My code looks like yours, even if it’s node.js
console.time('createAndRun')
const run = await openai.beta.threads.createAndRun({
assistant_id: assistant.id,
thread: {
messages: [{ role: 'user', content: transcription.text }],
},
})
// wait for the run to be completed via its status
let status = run.status
while (status !== 'completed') {
const newrun = await openai.beta.threads.runs.retrieve(run.thread_id, run.id)
status = newrun.status
}
console.timeEnd('createAndRun')
which gives me, for a small answer of two sentences : createAndRun: 17.337s
Things get worse when you upload bigger files! In my case, sometimes it takes more than 30 seconds to answer a simple question. I uploaded a pdf file (around 7K words) and my assistant is supposed to answer questions based on information in the file. It works fine but it is not a production ready solution. it is taking too much time to answer the questions. Also, it seems that every time a question is made, the model is retrained with the content in the document.
I agree with this. Right now I’m getting 30 second wait times for response. When the chat completion can range from a few seconds to maybe 30, it makes no sense to switch to assistant for general chatting at this point. Maybe using the assistant api isn’t really supposed to be for chat but for more behind the scene bot-swarm type stuff? I don’t know but right now it is pretty much useless for my use-case.

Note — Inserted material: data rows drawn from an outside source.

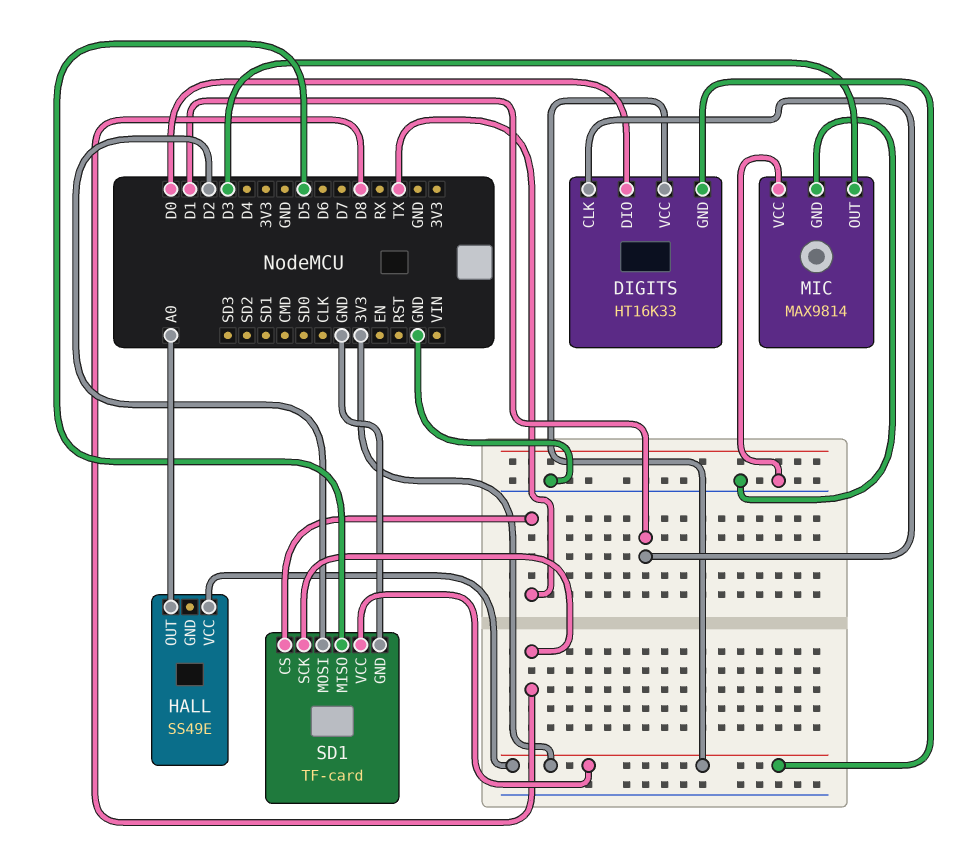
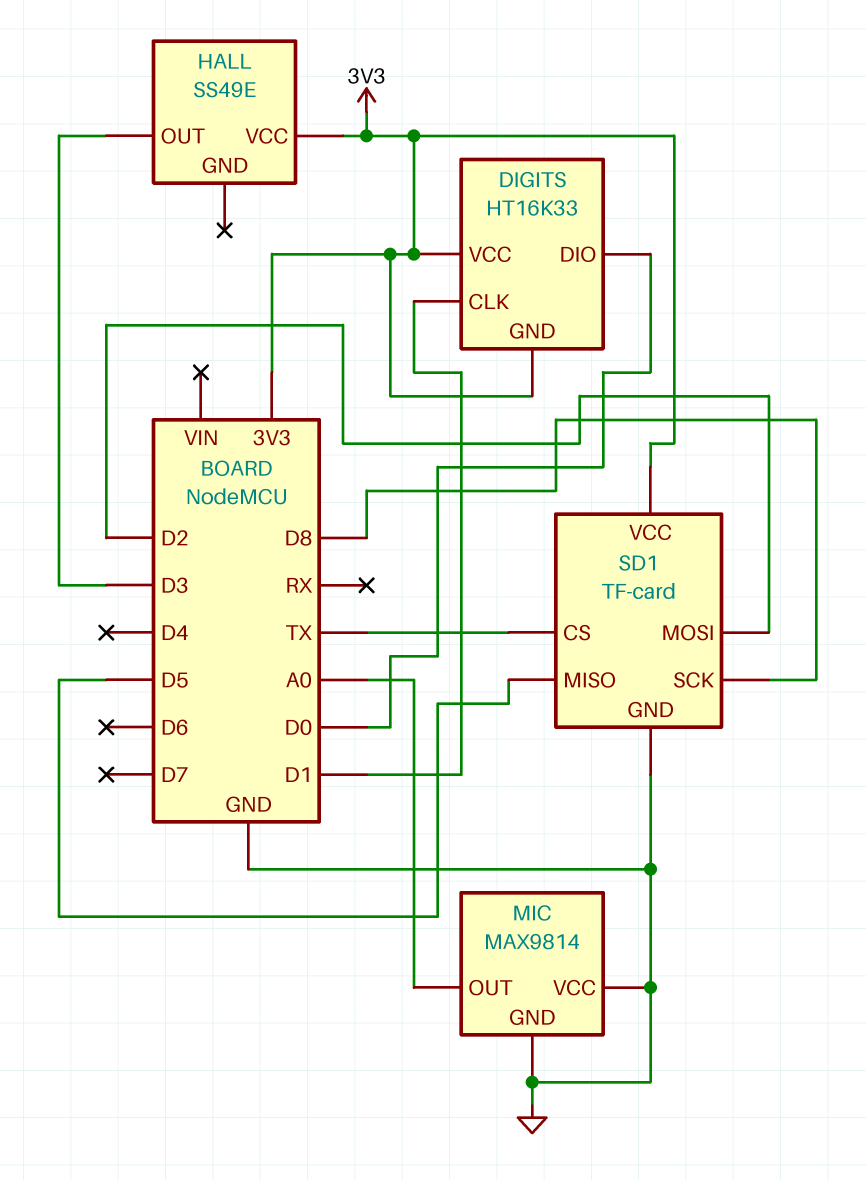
HALL pin OUT: A0 -> D3
MIC pin OUT: D3 -> A0

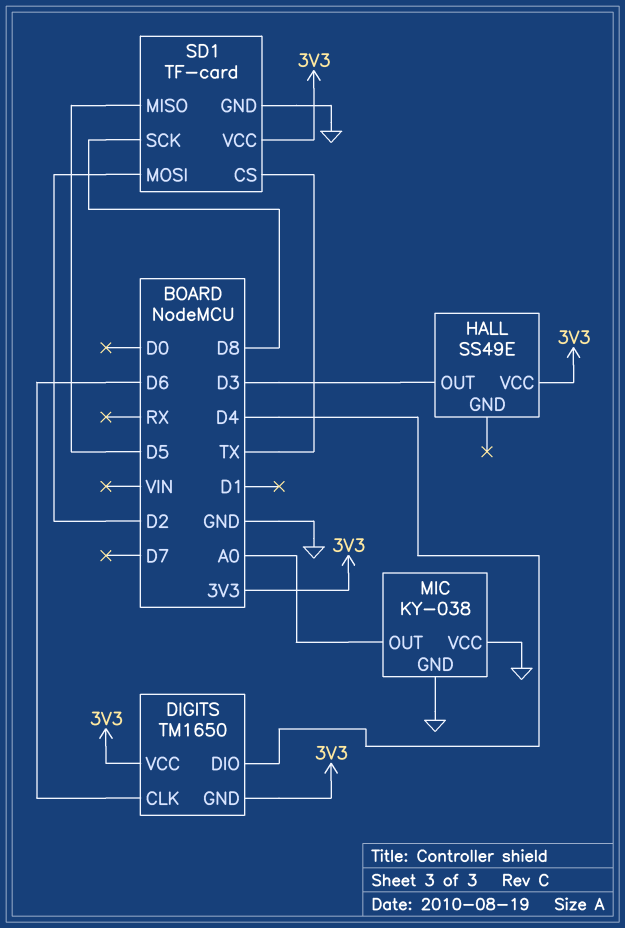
DIGITS: HT16K33 -> TM1650
DIGITS pin CLK: D1 -> D6
DIGITS pin DIO: D0 -> D4
MIC: MAX9814 -> KY-038

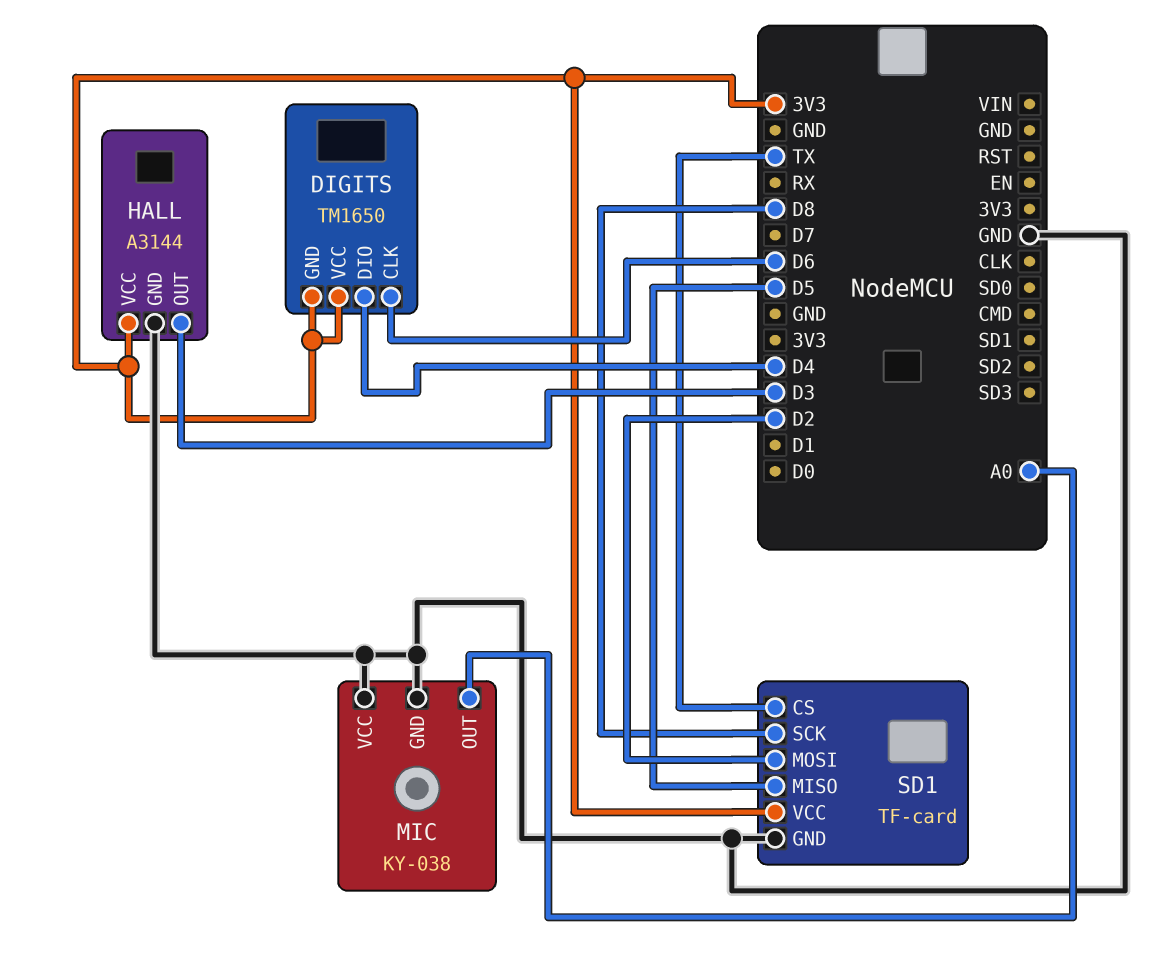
HALL: SS49E -> A3144
HALL pin GND: none -> GND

It’s the best way I’ve managed to deploy a use case for the assistant. Most people just initiate a run and wait for the run to complete when the steps to me are the best shots at getting everything. Also, I see the users above being rude to the endpoint Imagine a while loop without rest
Try to analyze what it is doing (playground would be the easiest path). For example in data analysis scenario: you pass a file with different format than expected - it will try to read the data anyway - sometimes in few attemps - and it takes time (and tokens).
Yes, you are right. The assistant’s tool is very slow. It thinks, does things, and is impressive. However, the fact is, you cannot use it for production yet.
I believe gpt-4-turbo has to be even faster with more capabilities, which will also improve the assistant’s tool speed and give satisfaction to chat completion users as well.
For me, when there are documents uploaded to the assistant (even small documents), it can take up to 90+ seconds to respond.
However, when there is no document uploaded to the assistant, it seems that the response time is reduced significantly, but still can take up to 20 seconds in some cases. This is kind of “usable” to me, but would really like to see if Open AI can get it improved
It depends. When documents are uploaded with the assistant it can take forever. When it’s just the instruction it works well and i get responses within about 5 seconds
Do you know when OpenAI is ready for production on Assistant API ? The quality of retrieval and function calling are impressive for our bot application, but the speed is so slow.
yeah it is too slow at the moment. But I like the thread functionality, which automatically manages chat history, and the file.id system. I don’t want to code a lot of function to do chat history management, which may require a database to manage.